Segment Open
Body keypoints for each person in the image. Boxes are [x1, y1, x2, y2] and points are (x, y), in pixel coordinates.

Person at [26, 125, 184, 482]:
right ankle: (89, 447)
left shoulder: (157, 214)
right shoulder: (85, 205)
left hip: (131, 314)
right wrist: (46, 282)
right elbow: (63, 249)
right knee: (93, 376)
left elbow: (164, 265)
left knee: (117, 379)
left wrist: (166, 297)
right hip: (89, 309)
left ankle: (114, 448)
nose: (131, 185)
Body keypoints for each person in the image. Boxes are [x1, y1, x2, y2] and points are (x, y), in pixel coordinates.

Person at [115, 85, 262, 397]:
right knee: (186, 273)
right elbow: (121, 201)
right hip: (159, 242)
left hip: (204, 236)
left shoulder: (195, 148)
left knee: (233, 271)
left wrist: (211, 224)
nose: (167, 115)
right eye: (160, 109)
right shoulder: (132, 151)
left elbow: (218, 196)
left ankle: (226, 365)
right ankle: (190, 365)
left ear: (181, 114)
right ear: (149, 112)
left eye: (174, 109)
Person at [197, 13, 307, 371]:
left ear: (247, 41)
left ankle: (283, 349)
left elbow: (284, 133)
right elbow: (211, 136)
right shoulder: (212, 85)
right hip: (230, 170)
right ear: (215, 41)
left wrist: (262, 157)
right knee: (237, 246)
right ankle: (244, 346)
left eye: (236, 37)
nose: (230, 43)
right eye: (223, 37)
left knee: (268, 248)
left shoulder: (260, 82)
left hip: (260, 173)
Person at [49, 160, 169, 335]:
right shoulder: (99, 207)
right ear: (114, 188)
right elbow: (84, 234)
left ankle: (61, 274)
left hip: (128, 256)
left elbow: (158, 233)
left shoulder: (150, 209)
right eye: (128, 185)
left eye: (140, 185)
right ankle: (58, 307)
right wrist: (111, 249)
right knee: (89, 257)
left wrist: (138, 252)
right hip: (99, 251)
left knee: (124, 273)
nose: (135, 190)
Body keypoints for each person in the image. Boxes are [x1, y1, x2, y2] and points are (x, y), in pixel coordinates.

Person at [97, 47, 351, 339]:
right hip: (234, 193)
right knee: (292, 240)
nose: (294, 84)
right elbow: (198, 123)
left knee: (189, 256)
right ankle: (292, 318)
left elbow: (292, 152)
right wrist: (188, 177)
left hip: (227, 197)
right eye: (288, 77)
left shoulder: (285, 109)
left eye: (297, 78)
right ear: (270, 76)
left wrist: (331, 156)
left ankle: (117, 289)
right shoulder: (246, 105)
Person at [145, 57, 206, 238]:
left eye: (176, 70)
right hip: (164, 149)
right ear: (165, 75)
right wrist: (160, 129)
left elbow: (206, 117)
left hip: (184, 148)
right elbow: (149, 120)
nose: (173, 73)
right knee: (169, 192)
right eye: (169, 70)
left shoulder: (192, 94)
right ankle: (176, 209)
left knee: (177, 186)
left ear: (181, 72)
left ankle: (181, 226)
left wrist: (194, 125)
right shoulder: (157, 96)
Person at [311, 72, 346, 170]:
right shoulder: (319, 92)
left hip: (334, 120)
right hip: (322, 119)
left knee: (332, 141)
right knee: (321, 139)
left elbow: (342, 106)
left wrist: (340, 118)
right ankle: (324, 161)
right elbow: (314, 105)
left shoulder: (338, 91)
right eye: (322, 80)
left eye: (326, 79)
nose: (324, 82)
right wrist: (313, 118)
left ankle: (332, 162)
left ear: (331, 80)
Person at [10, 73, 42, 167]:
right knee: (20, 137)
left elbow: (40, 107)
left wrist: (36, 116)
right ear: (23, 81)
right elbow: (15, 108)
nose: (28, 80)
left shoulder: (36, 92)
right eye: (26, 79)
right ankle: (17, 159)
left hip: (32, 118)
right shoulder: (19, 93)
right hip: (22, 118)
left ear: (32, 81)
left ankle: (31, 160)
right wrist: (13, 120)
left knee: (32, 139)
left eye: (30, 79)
Segment Closed
Segment Open
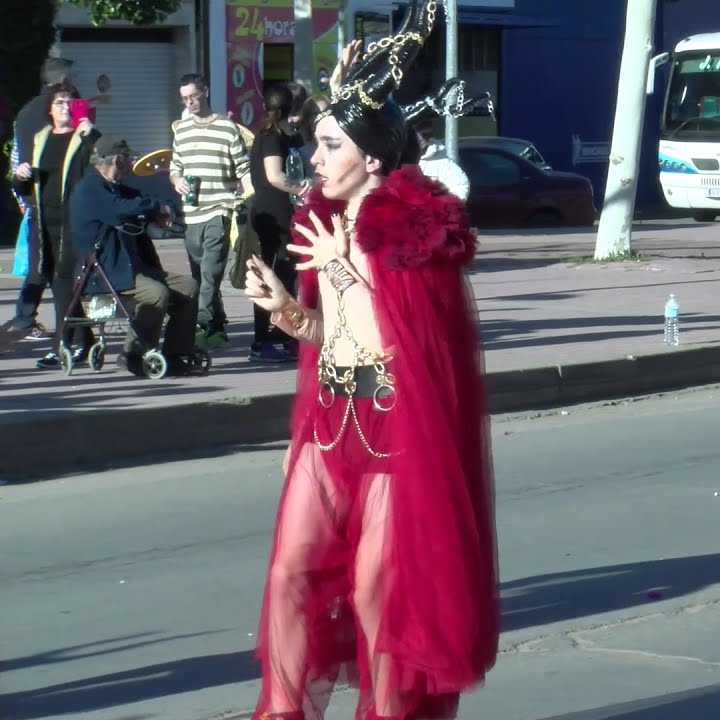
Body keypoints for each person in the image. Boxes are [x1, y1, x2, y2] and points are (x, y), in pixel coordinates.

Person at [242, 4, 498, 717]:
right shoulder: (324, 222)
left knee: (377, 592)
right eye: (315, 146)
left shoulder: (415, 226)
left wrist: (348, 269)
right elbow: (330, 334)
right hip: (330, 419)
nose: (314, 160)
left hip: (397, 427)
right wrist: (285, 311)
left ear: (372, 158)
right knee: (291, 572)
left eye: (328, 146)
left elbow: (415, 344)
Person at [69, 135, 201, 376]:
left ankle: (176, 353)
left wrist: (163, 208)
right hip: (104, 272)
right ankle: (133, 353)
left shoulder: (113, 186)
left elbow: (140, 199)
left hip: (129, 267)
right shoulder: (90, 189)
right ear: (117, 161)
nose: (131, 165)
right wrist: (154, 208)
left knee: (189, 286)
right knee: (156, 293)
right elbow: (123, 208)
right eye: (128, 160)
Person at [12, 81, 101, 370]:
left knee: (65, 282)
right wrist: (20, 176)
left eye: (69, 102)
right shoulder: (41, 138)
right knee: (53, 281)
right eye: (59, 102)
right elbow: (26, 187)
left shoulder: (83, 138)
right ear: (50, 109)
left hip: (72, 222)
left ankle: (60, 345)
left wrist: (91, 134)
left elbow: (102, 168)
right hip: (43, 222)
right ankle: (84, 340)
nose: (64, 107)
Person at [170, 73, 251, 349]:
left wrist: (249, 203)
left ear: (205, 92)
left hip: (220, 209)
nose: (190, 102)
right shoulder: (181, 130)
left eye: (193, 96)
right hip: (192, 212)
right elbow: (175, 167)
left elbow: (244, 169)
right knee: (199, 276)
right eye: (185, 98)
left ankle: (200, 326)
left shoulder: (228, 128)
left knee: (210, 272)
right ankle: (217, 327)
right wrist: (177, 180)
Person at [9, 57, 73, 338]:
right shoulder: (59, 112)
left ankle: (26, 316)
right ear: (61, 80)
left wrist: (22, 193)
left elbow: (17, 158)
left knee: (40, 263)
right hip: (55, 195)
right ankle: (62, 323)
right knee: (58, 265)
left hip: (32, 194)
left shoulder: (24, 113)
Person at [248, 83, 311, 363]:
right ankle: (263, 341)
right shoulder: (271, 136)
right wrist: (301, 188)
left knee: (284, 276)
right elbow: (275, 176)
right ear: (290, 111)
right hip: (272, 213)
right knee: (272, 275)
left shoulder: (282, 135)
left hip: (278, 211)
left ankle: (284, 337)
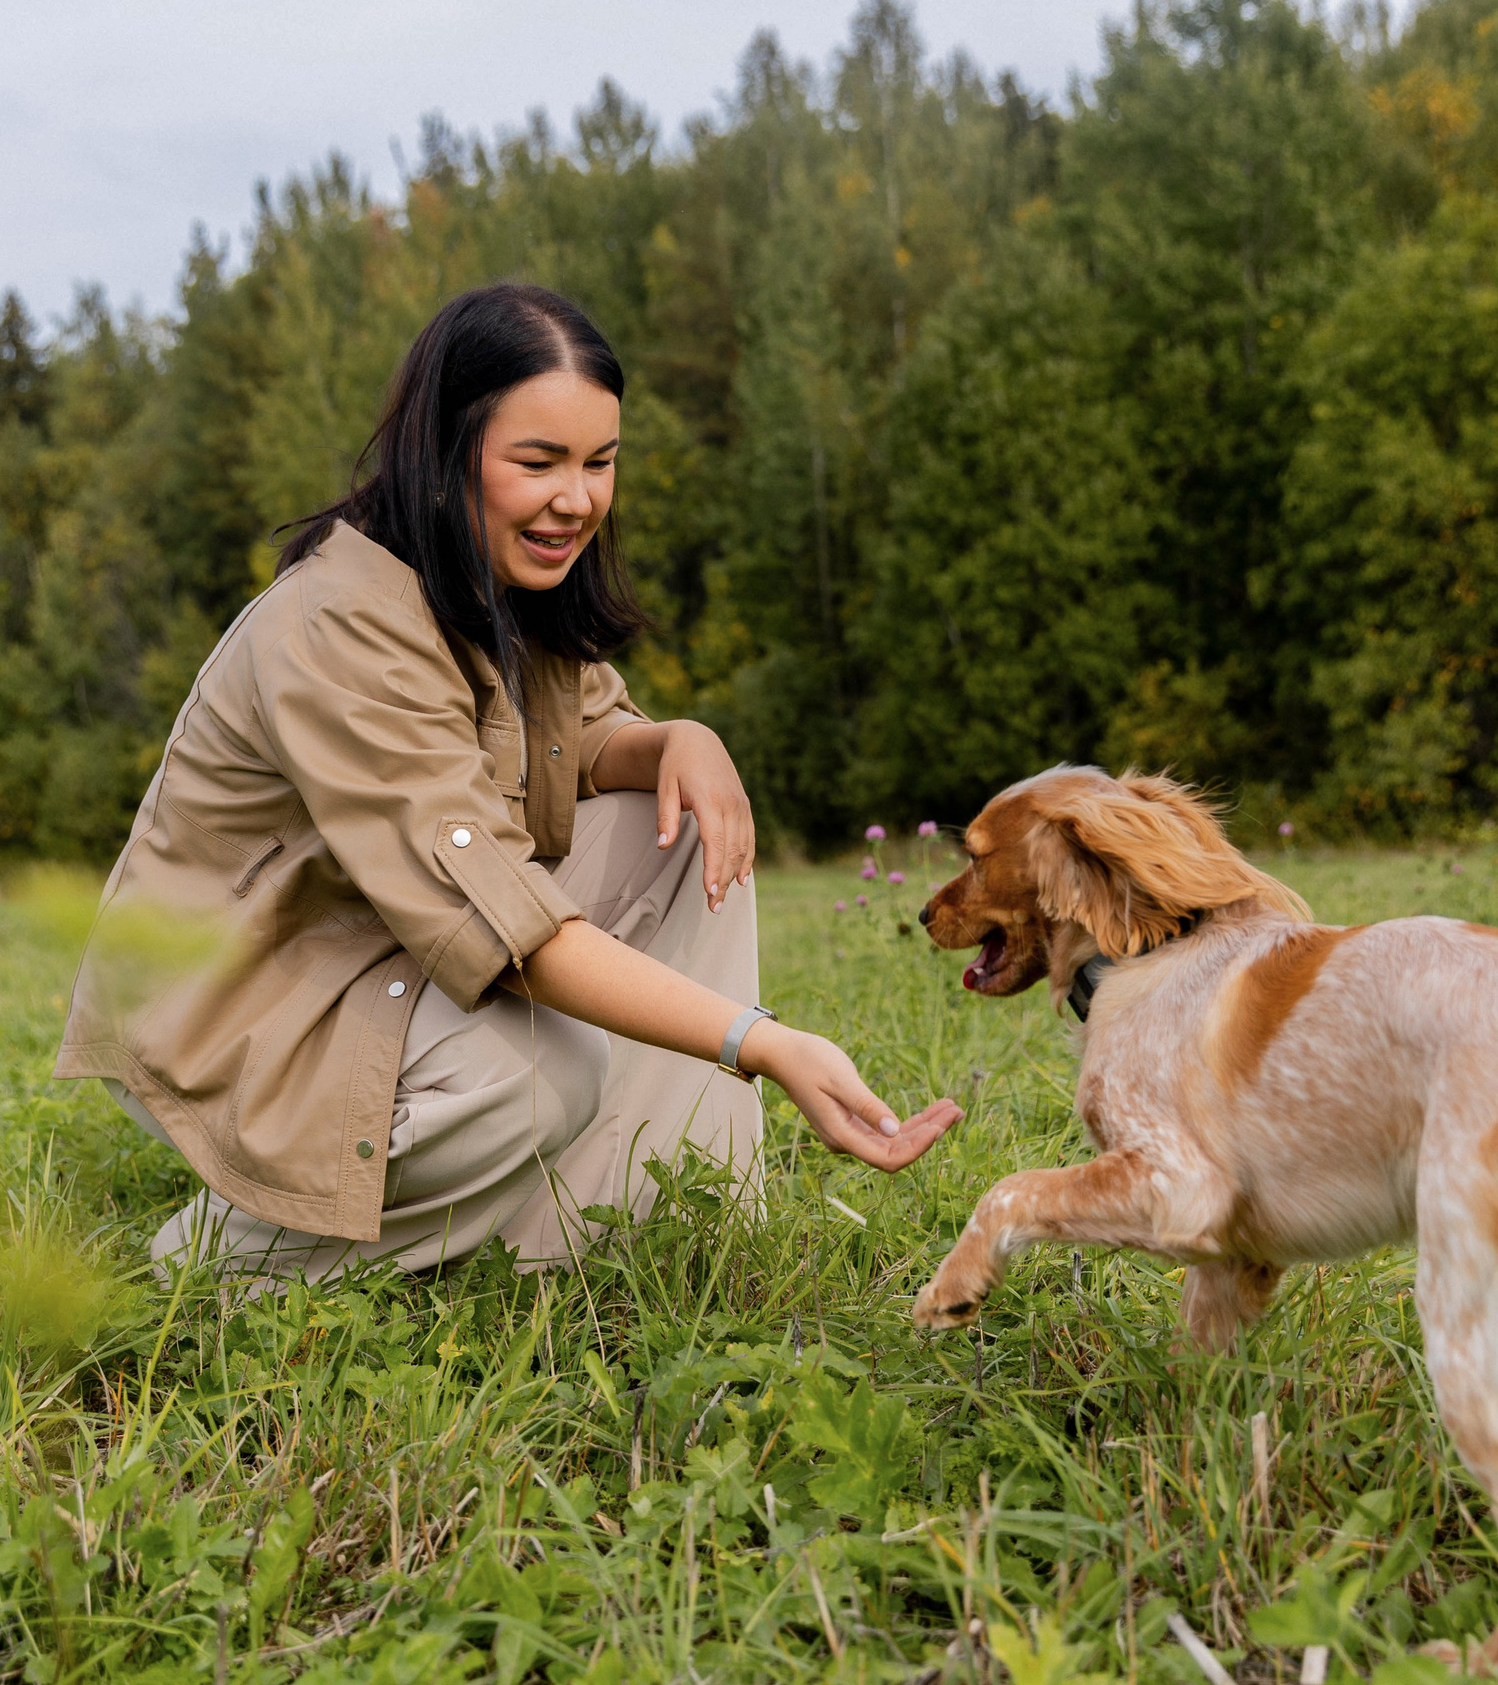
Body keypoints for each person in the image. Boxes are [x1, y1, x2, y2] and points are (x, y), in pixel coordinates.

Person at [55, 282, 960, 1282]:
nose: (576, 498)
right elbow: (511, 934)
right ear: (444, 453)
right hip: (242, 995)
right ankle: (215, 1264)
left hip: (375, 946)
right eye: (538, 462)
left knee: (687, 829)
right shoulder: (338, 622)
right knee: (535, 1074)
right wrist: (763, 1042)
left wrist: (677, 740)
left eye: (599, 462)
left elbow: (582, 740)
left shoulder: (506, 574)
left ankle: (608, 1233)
Segment Closed
Segment Open
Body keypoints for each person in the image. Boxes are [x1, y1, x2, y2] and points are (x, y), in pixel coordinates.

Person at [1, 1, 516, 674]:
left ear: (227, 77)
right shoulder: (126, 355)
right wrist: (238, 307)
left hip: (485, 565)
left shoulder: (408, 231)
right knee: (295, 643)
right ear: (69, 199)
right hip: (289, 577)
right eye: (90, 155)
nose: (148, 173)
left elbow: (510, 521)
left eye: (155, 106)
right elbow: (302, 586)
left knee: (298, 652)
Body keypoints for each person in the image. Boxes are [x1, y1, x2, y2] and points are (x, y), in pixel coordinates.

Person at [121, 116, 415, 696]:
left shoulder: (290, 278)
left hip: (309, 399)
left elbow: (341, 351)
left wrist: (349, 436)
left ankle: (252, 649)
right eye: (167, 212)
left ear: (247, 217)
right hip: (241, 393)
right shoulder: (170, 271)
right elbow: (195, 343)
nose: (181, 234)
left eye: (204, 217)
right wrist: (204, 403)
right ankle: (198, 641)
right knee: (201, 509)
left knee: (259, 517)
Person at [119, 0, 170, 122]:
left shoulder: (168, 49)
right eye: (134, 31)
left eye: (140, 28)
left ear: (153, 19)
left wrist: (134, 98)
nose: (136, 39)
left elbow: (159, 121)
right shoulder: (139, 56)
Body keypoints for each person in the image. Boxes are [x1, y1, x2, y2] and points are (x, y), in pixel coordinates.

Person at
Segment Closed
§ **EXERCISE DETAILS**
Only one part of the material above is to be transcribed, namely the lines starting with the line that has "left shoulder: (195, 148)" and going on through the line that has "right ankle: (58, 307)", exactly as they stand.

§ **FINISHED EXERCISE**
left shoulder: (195, 148)
left knee: (233, 271)
left wrist: (211, 224)
nose: (167, 115)
right eye: (160, 109)
right shoulder: (132, 151)
left elbow: (218, 196)
left ankle: (226, 365)
right ankle: (190, 365)
left ear: (181, 114)
right ear: (149, 112)
left eye: (174, 109)
Person at [197, 13, 307, 371]:
left ear: (247, 41)
left ankle: (283, 349)
left elbow: (284, 133)
right elbow: (211, 136)
right shoulder: (212, 85)
right hip: (230, 170)
right ear: (215, 41)
left wrist: (262, 157)
right knee: (237, 246)
right ankle: (244, 346)
left eye: (236, 37)
nose: (230, 43)
right eye: (223, 37)
left knee: (268, 248)
left shoulder: (260, 82)
left hip: (260, 173)
Person at [49, 160, 169, 335]:
right shoulder: (99, 207)
right ear: (114, 188)
right elbow: (84, 234)
left ankle: (61, 274)
left hip: (128, 256)
left elbow: (158, 233)
left shoulder: (150, 209)
right eye: (128, 185)
left eye: (140, 185)
right ankle: (58, 307)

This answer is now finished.